Jack: That’s spot on with King, and he is very cognizant of the fact that it’s his team team, along with Tory and Dom. I think Tory and George are two vocal leaders that definitely have the work ethic to lead by example, so I’m excited for the direction that they will take the team. Me personally, if we count Namon Wright as cheating, I’m most excited for Tory Miller. I love bigs, and I love bigs who play like they’re bigs. Tory Miller is both. This is the first time in his career he’ll have a consistent starting role, and I expect him to be just as effective in extended minutes. Miller will carve out the paint, and his aggressive finishing around the rim will be welcome. Plus, his emotional leadership will be valuable.
Next year will be an interesting year for the Buffs. CU will have at least five new rotation players, and this summer they will travel to Europe to gain some chemistry. Boyle is also coaching the NABC College All-Star game and is on staff for the USA U-19 team with John Calipari and Danny Manning. Both will develop Boyle as a coach and give him valuable experience and exposure. It will be an interesting offseason. What do you want to see from Boyle and the Buffs this spring and summer?

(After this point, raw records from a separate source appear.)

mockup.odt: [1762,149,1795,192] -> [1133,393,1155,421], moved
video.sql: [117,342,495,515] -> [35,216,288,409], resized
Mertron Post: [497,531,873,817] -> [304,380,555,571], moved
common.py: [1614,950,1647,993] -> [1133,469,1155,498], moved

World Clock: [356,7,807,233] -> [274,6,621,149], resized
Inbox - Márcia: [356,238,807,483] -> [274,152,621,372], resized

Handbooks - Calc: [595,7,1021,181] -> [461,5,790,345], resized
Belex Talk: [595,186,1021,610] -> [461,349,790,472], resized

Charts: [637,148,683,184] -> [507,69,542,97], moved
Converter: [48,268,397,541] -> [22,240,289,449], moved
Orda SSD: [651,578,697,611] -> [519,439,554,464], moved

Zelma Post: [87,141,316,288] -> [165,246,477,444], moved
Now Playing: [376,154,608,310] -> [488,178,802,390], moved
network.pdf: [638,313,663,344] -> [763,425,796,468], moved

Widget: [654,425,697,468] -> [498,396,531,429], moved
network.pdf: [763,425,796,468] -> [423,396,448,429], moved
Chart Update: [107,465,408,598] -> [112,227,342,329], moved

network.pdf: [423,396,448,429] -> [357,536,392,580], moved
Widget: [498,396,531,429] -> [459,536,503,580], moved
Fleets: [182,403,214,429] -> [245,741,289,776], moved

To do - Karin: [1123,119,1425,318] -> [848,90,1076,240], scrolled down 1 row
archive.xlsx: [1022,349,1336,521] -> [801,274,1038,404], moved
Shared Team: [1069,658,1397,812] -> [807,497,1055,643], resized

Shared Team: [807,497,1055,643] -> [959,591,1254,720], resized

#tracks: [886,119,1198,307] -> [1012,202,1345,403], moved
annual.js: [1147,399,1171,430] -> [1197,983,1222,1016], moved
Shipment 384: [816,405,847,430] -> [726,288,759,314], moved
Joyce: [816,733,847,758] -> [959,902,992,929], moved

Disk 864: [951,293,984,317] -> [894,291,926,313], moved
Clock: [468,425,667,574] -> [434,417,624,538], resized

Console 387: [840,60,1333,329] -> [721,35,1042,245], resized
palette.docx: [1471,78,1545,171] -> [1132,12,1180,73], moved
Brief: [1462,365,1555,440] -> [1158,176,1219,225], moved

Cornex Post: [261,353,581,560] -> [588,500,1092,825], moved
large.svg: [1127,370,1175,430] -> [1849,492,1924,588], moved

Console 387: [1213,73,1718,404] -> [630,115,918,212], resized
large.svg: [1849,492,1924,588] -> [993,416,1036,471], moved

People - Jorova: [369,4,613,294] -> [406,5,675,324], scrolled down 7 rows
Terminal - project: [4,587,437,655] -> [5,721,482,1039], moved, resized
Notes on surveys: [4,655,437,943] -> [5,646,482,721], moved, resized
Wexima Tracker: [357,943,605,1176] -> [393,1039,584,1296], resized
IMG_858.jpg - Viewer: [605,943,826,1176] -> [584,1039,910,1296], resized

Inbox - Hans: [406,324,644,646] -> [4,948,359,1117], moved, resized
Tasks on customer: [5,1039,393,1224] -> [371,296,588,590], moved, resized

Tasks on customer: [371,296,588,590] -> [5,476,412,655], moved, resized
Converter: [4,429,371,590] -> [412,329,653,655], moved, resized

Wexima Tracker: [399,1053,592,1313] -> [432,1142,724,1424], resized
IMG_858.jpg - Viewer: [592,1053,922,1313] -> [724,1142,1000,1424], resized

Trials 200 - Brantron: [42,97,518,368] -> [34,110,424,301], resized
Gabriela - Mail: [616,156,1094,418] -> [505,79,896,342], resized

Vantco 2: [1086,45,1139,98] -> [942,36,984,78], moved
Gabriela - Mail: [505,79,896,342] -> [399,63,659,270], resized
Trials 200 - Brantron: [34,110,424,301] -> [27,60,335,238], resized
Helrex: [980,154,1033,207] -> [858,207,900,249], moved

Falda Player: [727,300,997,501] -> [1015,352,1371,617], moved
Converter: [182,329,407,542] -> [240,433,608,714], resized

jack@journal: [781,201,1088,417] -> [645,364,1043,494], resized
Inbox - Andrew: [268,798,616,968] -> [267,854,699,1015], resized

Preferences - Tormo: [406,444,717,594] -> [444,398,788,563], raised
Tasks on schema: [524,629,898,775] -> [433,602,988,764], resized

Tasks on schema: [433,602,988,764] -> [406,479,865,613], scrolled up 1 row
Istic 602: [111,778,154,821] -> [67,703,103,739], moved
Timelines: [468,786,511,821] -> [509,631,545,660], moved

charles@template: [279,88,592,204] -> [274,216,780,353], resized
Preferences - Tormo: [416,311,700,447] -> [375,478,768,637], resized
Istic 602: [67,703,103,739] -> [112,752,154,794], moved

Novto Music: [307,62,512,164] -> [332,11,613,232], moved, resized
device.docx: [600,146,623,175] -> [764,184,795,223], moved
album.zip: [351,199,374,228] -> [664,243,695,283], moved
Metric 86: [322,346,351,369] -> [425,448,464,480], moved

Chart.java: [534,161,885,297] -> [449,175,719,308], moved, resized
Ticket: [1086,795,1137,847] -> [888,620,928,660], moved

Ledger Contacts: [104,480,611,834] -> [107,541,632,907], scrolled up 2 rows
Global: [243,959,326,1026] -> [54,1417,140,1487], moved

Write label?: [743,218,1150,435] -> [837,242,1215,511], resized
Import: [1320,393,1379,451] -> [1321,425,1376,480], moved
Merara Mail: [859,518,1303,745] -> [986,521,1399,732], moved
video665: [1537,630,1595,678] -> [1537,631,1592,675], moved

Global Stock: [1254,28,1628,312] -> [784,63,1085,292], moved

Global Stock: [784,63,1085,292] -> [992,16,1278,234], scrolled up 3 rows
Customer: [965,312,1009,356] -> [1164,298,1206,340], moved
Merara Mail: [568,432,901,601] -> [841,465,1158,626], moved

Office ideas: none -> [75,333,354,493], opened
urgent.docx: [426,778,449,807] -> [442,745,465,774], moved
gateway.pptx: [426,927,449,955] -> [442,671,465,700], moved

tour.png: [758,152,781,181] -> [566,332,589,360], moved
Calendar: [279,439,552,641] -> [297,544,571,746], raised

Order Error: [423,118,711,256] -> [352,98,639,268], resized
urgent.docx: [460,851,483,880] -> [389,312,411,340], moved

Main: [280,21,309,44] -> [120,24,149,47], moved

Sam: Considering the roster shakeup going on, I want there to be an emphasis on team chemistry to get everyone everyone on the same page. I want King and Miller to be ready to lead the team with focus and vigor, something Tad will assuredly help them with. I want incoming recruits D’Shawn Schwartz, Tyler Bey and Evan Battey — Tad’s greatest ever recruiting class — to be ready to hit the ground running. And on top of that, development of players like Deleon Brown, Lucas Siewert and Dallas Walton would be welcomed.
Jack: You hit on all the main points. Chemistry will be a big deal for the next iteration of the Buffaloes. There will be 5 new rotation players, and all accounts say that Schwartz, Bey and Battey will be able to contribute early. Add in Namon Wright and there’s going to be a lot of new minutes. The Europe trip should help immensely with getting everyone on the same page. It did wonders for UCLA last year. As Boyle said, every player will need to step up this offseason. My guy Lucas Siewert will definitely step into an increased role this year, and this offseason will be crucial to his development. All three recruits should be on the team for the European trip, which gives the Buffs a step ahead in adding the freshmen to the fold.
Interestingly, I’m most excited for Boyle’s development. His time with Calipari and coaching the all-star team should help him develop as a coach. It gives him new ideas, lets him bounce concepts off one of the best in the business, and gives him exposure to some of the best players in the country. Boyle should grow immensely as a coach, and the time in Europe should let him find the pulse of this team earlier.
Sam: I never thought about Tad growing as well, but I don’t see why it can’t happen. Maybe Calipari will give him some offensive sets and teach him how to get the most out of talented freshmen from the get-go. If Tad improves on offense and the younglings contribute, we could be entering another great period of Colorado basketball.